[Excerpted passage]
.....
OOP Lab 7 Exercises: Logic and Computation
| Authors: | Ewan Klein
Jonathan Abourbih |
|---|---|
| Version: | 1.14 |
| Date: | 2009-03-02 |
Contents
Problems?
If any of the following exercises are unclear or seem to contain errors, please don't hesitate to let us know! Just send an email.
Preamble
This week's lab exercises have a logical slant and again focus on class hierarchies. Please make sure that you have read Chapters 7, 8 and 9 the textbook Head First Java.
Exercises
Exercise 1: A Fine Proposition
Most of you should have encountered propositional logic in the Logic and Computation course last semester. In this exercise, you will represent formulas of propositional logic in Java and develop methods for displaying them as strings and calculating their semantic value. Setting up this exercise needs a fair bit of background, so please bear with us.
Here is a set of inductive rules for the language of propositional logic:
- There is a finite set PropConstant of propositional constants, written P, Q, R, etc.
- Every expression in PropConstant is also in Wff (i.e, the set of Well Formed Formulas).
- If a formula A is in Wff, then so is ~A (i.e., not A).
- If the formulas A and B are in Wff, then so are
- A & B (i.e., A and B),
- A | B (i.e., A or B),
- A -> B (i.e., A implies B),
- A <-> B (i.e., A if and only if B).
- Nothing else is in the set Wff.
Wff is defined as an interface since both of its methods are abstract.
/**
* The interface for Wffs for Propositional Logic.
* They have to be eval-able and print out in sensible way.
*
* @author Ewan Klein <ewan@inf.ed.ac.uk>
*/
public interface Wff {
public boolean eval(Valuation val);
public String toString();
}
The methods toString() and eval() will need to be implemented by every class which implements the interface.
The class PropConstant is our first subclass of Wff, and provides the basis for the induction. The definition includes a constructor whose parameter is a String; we use this to turn a string P into an instance of PropConstant. Thus, we can say things like PropConstant p = new PropConstant("P");.
/**
* @author Ewan Klein <ewan@inf.ed.ac.uk>
*
*/
public class PropConstant implements Wff {
private String propConstant;
public PropConstant(String str) {
this.propConstant = str;
}
public String toString() {
return propConstant;
}
/**
* Evaluate by looking up the instance in the Valuation
*
* @param val the Valuation
*/
public boolean eval(Valuation val) {
return val.get(this);
}
}
The method toString() simply returns the string we used in inialization. We'll return to the eval() method in a while.
.....
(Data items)
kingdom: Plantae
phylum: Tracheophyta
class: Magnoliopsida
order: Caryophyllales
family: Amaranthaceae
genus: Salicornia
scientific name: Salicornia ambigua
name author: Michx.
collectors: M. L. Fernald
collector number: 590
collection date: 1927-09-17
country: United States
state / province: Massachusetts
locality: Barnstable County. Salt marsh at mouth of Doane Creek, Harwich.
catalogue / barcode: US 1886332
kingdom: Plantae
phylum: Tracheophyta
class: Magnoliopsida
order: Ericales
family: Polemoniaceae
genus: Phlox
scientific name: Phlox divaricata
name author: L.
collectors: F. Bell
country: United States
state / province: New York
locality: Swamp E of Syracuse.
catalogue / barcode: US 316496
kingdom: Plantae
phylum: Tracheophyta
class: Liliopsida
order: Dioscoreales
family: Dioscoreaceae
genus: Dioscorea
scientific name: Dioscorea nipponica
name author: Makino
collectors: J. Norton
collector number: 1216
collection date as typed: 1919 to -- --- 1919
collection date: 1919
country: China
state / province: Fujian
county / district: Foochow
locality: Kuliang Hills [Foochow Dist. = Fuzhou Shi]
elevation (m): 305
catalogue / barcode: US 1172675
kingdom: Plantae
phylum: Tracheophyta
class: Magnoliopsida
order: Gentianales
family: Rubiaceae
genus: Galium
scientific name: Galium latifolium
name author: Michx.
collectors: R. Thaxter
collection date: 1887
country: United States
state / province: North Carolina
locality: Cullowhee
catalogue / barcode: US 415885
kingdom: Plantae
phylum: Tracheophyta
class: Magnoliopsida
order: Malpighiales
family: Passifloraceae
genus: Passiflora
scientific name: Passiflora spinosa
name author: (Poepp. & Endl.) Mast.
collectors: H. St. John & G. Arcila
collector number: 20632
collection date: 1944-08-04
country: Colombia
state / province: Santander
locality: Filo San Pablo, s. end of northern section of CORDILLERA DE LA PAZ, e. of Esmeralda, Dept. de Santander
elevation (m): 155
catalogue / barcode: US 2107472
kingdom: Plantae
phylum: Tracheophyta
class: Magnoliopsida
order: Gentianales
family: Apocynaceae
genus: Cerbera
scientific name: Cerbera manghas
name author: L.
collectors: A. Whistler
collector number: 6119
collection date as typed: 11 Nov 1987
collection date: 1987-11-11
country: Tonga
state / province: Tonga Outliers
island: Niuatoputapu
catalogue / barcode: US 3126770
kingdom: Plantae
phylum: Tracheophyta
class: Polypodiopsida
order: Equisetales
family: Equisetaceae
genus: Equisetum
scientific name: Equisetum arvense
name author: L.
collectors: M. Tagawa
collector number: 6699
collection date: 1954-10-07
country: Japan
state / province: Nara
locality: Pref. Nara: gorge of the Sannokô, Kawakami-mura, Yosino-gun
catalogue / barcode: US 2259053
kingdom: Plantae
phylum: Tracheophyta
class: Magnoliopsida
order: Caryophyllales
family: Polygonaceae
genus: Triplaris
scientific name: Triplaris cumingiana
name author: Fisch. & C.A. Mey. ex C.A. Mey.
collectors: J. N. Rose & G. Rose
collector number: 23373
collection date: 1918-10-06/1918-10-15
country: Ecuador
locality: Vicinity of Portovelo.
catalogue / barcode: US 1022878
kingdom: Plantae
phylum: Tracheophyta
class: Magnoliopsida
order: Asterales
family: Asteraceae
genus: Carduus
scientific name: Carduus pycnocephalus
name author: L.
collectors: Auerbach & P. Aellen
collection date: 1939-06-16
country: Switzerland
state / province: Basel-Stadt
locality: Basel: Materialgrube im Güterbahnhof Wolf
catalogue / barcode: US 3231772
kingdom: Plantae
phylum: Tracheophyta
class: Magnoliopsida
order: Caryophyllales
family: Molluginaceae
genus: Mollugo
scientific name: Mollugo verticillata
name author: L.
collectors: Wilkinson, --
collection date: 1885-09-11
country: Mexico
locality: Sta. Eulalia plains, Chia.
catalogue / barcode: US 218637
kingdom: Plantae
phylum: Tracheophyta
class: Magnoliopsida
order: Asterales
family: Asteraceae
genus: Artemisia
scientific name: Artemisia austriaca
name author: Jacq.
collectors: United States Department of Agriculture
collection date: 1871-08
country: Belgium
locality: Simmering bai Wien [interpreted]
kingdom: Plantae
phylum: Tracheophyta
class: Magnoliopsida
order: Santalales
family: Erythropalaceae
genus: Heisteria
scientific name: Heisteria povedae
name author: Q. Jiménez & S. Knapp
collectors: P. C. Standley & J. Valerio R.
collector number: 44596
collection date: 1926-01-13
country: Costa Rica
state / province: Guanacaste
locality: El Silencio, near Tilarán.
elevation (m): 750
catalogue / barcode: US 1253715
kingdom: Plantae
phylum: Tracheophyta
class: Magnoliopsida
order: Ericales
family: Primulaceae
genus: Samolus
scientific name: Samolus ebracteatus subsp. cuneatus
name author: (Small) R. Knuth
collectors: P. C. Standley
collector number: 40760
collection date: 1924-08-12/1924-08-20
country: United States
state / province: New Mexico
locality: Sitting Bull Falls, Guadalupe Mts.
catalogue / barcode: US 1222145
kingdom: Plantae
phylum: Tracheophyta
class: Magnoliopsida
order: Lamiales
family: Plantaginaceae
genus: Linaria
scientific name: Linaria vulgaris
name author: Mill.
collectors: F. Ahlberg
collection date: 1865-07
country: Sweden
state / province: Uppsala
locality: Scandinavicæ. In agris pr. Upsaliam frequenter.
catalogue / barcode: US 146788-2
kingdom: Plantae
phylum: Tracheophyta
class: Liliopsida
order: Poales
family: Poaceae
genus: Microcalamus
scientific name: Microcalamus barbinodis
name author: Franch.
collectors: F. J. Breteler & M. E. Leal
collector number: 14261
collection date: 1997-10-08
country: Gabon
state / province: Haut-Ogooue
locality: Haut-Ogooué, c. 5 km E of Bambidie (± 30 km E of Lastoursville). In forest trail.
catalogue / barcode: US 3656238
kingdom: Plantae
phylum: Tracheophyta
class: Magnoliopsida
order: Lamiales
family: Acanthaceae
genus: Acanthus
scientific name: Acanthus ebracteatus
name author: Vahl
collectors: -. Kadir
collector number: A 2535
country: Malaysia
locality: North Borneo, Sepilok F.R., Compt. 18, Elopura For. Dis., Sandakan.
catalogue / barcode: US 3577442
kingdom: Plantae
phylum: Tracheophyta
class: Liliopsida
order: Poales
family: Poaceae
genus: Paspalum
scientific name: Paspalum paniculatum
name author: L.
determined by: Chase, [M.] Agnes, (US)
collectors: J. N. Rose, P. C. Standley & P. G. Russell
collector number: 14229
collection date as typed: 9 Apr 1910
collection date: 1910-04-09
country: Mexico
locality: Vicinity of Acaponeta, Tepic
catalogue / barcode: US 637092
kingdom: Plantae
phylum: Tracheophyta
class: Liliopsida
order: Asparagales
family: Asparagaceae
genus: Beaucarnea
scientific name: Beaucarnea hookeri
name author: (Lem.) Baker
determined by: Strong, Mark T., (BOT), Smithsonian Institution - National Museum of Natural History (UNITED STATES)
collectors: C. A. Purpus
.....
[The problem]
Translate this sentence from the lab exercises on propositional logic into Spanish: "The methods toString() and eval() will need to be implemented by every class which implements the interface."

[Task answer]
Los métodos toString() y eval() deberán ser implementados por cada clase que implemente la interfaz.